- Anything Else -

Clarity eludes ...

Posted by: Dr. Cruel on September 27, 1999 at 01:31:37:

In Reply to: Perhaps for the confused posted by Robert on September 20, 1999 at 20:25:46:

Forced to come to the aid of Nikhil. One shudders. Ahh well ... here goes:

One may delineate abortion as "murder" (I have no problem with this. I am Catholic, after all). In the same sense, menstration is murder, i.e. the deliberate execution (through a neglect to fornicate) of a potential life. A menstrated egg is a life not lived, a child not born, a beautiful expression of God's grace unfulfilled in this wicked, heartless world, etc. etc. etc. ...
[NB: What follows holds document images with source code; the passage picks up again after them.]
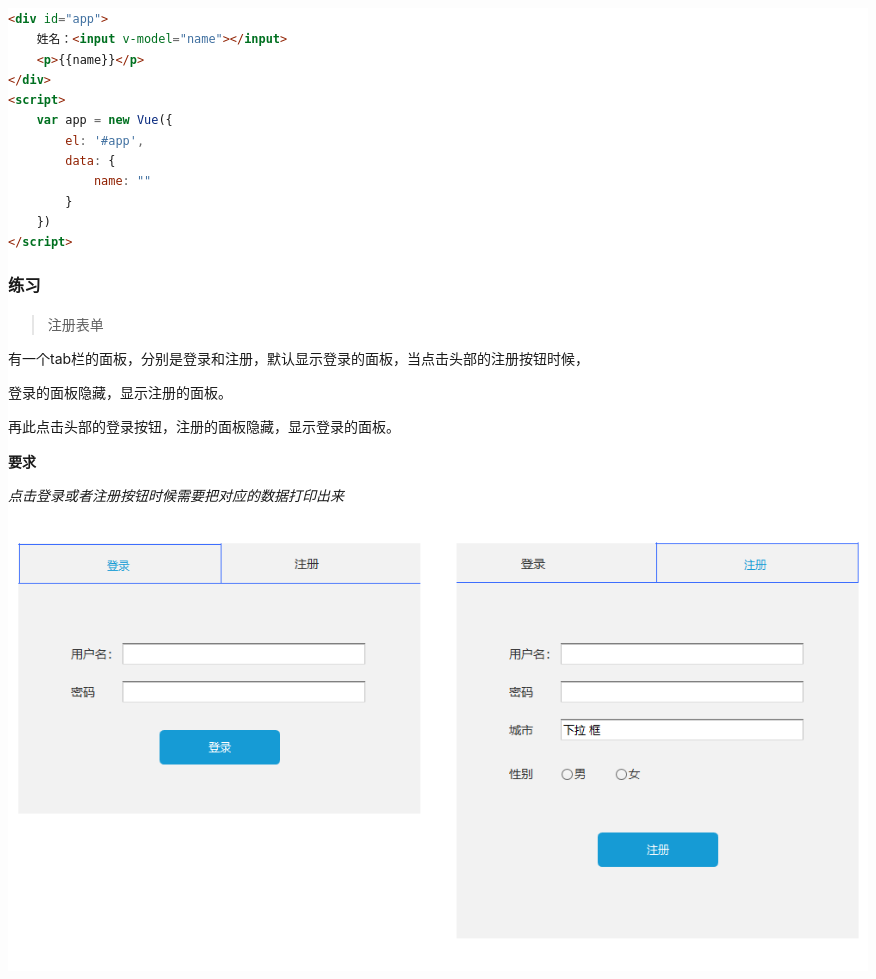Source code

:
 ```html
<div id="app">
    姓名：<input v-model="name"></input>
	<p>{{name}}</p>
</div>
<script>
    var app = new Vue({
    	el: '#app',
        data: {
            name: ""
        }
    })
</script>
```



### 练习

> 注册表单

有一个tab栏的面板，分别是登录和注册，默认显示登录的面板，当点击头部的注册按钮时候，

登录的面板隐藏，显示注册的面板。

再此点击头部的登录按钮，注册的面板隐藏，显示登录的面板。

**要求**

*点击登录或者注册按钮时候需要把对应的数据打印出来*

![1584605197012](assets/1584605197012.png)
In any case, legislated murder is perfectly legal, under presently understood codes of ethics. The Pope himself has established moral guidelines, called the "just war theory" I believe, that allow one to slay (within certain constraints) those that are acting in a manner dangerous to the public weal. But I digress.

The issue here is not one of justifiable murder (where Mr. Jaikumar might find himself on slippery ground) but one of boundaries, and the rights that individuals have to the use that their organic form is put to. Thus, although I may need a kidney to live, I have no right to demand one from my blood relatives. The donation, if there is to be one, must be willing. (I have heard that "legislators" in Communist China feel differently, but this is not the matter under discussion. We are assuming a certain minimal level of civilization, after all).

What one might be able to say is that, were a hospital willing to assume the costs of caring for an exceptionally premature infant, that the mother has no right to have the proto-child executed. Since hospitals are not likely to be so benevolent (this issue, on both sides, is primarily about money) we can pretty much write off this portion of the debate, at present. It would be interesting, of course, to see the spectacle of such an institution of healing salvage, raise, and bring to adulthood such a fetus, all the time fending off legal pleas by the abortive mother to have the little beggar euthanized. Also, would the hospital try to establish property rights over such a person? Could the parents be forced to pay the considerable costs of care delivered by said institution? The mind boggles at the possibilities.

But no, one cannot force a mother to carry her child. That simply is the critical issue of debate. Otherwise, we enslave the real to the potential, which I cannot see as being defensible.